Did you know… John Letterman (December 11, 1824 – March 15, 1872) ?

John Letterman was born in Canonsburg, Pennsylvania, son of a surgeon. He quickly followed in his father’s footsteps, graduating from Jefferson Medical College in 1849. He joined the Army as an assistant surgeon and served in Florida during the Seminole Wars, New Mexico during the Apache wars, and in California when the army fought the Utes. At the onset of the Civil War, he was assigned to the Army of the Potomac. His battlefield experience soon gained him prominence, such that McClellan gave him carte blanche to do “whatever was necessary” to reform the medical service.

Letterman took on his new assignment with zeal and passion. He observed the carnage and chaos of the medical service during the Seven Days battles June 25-July 2, 1862, and decided on changes.

He instituted a system of first aid stations near the front lines that could treat minor injuries, and perform triage, – a new concept of sorting the wounded and treating the serious wounds first, as well as simply offering comfort to those beyond medical help, to make best use of scarce medical resources. His system went into effect at the Battle of Antietam.

- Raw data -

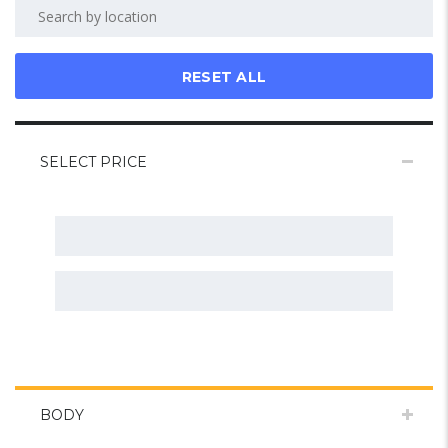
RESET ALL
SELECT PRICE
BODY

...

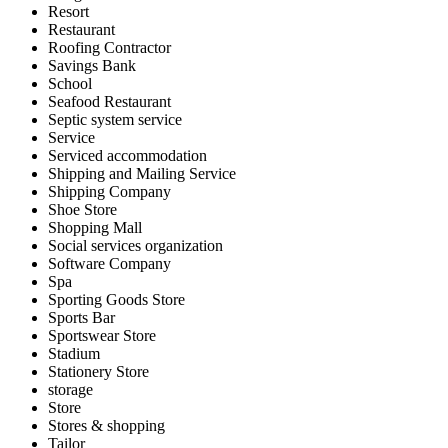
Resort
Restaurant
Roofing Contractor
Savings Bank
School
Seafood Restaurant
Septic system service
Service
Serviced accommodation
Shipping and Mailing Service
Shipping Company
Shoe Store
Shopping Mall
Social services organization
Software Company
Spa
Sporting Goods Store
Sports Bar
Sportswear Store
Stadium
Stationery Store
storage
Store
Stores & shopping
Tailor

==

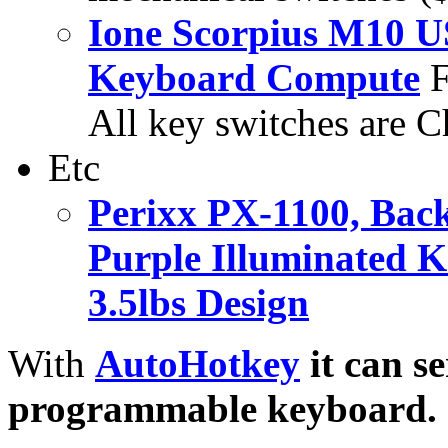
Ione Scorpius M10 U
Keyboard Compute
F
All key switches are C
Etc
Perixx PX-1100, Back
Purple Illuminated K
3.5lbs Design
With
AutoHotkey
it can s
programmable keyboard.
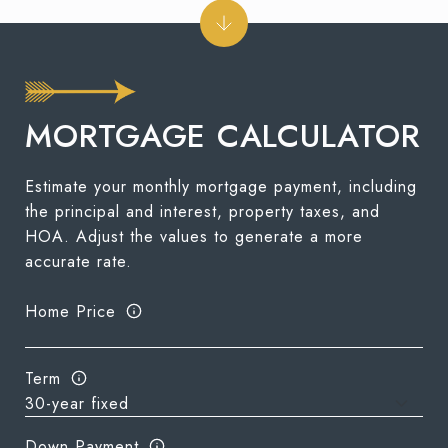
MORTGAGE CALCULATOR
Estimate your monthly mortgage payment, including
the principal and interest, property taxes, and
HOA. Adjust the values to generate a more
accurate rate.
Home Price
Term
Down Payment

- What you have to do -
Rewrite the stretch of the John Letterman text from "Letterman took on" through "decided on changes.", replacing "zeal" with "energy".

- Response box -
Letterman took on his new assignment with energy and passion. He observed the carnage and chaos of the medical service during the Seven Days battles June 25-July 2, 1862, and decided on changes.